• Fragmento del texto:
La sociedad contemporánea se ufana de vivir
bajo el amparo de sistemas democráticos. Sin embargo, los hechos cotidianos
ofrecen una refutación contundente difícil de cuestionar.
La democracia supone una significativa
participación ciudadana y aspira a ser el gobierno de todos, del pueblo. Lo
cierto es que el sistema de selección de candidatos solo muestra el enorme
poder de una corporación política que conforma una suerte de oligarquía
moderna.
Los postulantes a ocupar cargos políticos se
deciden entre cuatro paredes. Un minúsculo grupo de personas, de forma
discrecional, determinan quiénes integrarán las listas de candidatos.
Este fenómeno ocurre en los partidos
políticos pequeños pero también en los más grandes. En los más importantes es
más trascendente aún, porque allí se eligen a quienes ocuparán efectivamente
esos lugares de poder al ser electos y ya no solo quienes la integran por
honor, de un modo testimonial.
A muchos les encantaría vivir en democracia,
pero el presente propone una gran e hipócrita parodia que utiliza los supuestos
encantos de un sistema para llevar adelante la más perversa manipulación a la
que una sociedad puede someterse.
La escena es simple. Un conjunto de
individuos, de un modo arbitrario, asume la delegación implícita de un sector
de la política, y en su representación, sin mediar mecanismo alguno que los
valide, se dedica con ahínco a la tarea de decidir quiénes se postularán,
descartando al resto.
Apelan, en el mejor de los casos, a supuestas
herramientas técnicas que le brindan soporte a sus decisiones. Un puñado de
encuestas de opinión le dirán quienes son buenos candidatos y cuáles no merecen
esa oportunidad porque no tendrán el suficiente acompañamiento en las
elecciones.
En los casos más extremos, aunque no por ello
menos abundantes, esa iluminada labor de armar las listas recae en una sola
persona. Será su bolígrafo el que escriba la nómina definitiva que se
presentará oficialmente.
La osadía de la corporación política no tiene
límite alguno. No solo determina autoritariamente los nombres de las personas
que figuraran en la lista madre, aquella sobre la que todos los ciudadanos
tendrán que decidir, sino que se entromete en cuanto distrito menor se lo
permite.
Así, esa camarilla inmoral, impone sin
descaro, los nombres de los postulantes en provincias y municipios distantes,
priorizando a los aduladores, esos que luego obedecerán las instrucciones de la
“mesa chica”.

• Objetivo del ejercicio:
En el texto sobre la selección de candidatos, ¿por qué el fenómeno es "más trascendente aún" en los partidos más importantes? Contéstelo en una a tres oraciones. Las líneas son un material independiente del texto.

[Entradas del conjunto de datos]
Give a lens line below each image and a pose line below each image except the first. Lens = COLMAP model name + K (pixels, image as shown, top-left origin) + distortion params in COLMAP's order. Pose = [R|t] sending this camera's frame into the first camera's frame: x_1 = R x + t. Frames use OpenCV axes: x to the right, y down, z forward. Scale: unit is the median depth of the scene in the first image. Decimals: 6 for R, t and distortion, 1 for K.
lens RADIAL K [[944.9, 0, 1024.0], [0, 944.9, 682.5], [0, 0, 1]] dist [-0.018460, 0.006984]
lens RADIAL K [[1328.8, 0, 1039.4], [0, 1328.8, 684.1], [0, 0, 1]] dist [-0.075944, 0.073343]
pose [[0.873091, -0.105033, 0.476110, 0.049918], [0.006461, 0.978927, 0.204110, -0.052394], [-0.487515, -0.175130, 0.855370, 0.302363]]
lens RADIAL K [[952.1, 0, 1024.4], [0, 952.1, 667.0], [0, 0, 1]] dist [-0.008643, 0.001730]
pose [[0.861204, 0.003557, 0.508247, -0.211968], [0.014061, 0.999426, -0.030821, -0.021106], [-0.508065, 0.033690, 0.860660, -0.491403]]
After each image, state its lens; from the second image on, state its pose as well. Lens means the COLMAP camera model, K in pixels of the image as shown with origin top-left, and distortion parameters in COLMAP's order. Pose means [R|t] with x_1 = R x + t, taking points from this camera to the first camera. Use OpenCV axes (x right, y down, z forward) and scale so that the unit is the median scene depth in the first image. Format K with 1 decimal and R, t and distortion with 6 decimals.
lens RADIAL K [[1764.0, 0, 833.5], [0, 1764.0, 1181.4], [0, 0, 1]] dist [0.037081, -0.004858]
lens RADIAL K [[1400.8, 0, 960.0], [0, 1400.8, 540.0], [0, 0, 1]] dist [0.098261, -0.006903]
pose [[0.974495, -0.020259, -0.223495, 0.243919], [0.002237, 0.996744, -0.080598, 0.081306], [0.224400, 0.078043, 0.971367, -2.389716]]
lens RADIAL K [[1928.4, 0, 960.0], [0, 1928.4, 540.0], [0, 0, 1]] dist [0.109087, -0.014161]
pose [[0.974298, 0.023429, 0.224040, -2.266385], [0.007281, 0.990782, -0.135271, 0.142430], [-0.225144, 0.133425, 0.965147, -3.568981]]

• Solución escrita:
En los partidos más importantes se elige a quienes ocuparán efectivamente los lugares de poder al ser electos. No se elige solo a quienes integran la lista por honor, de un modo testimonial.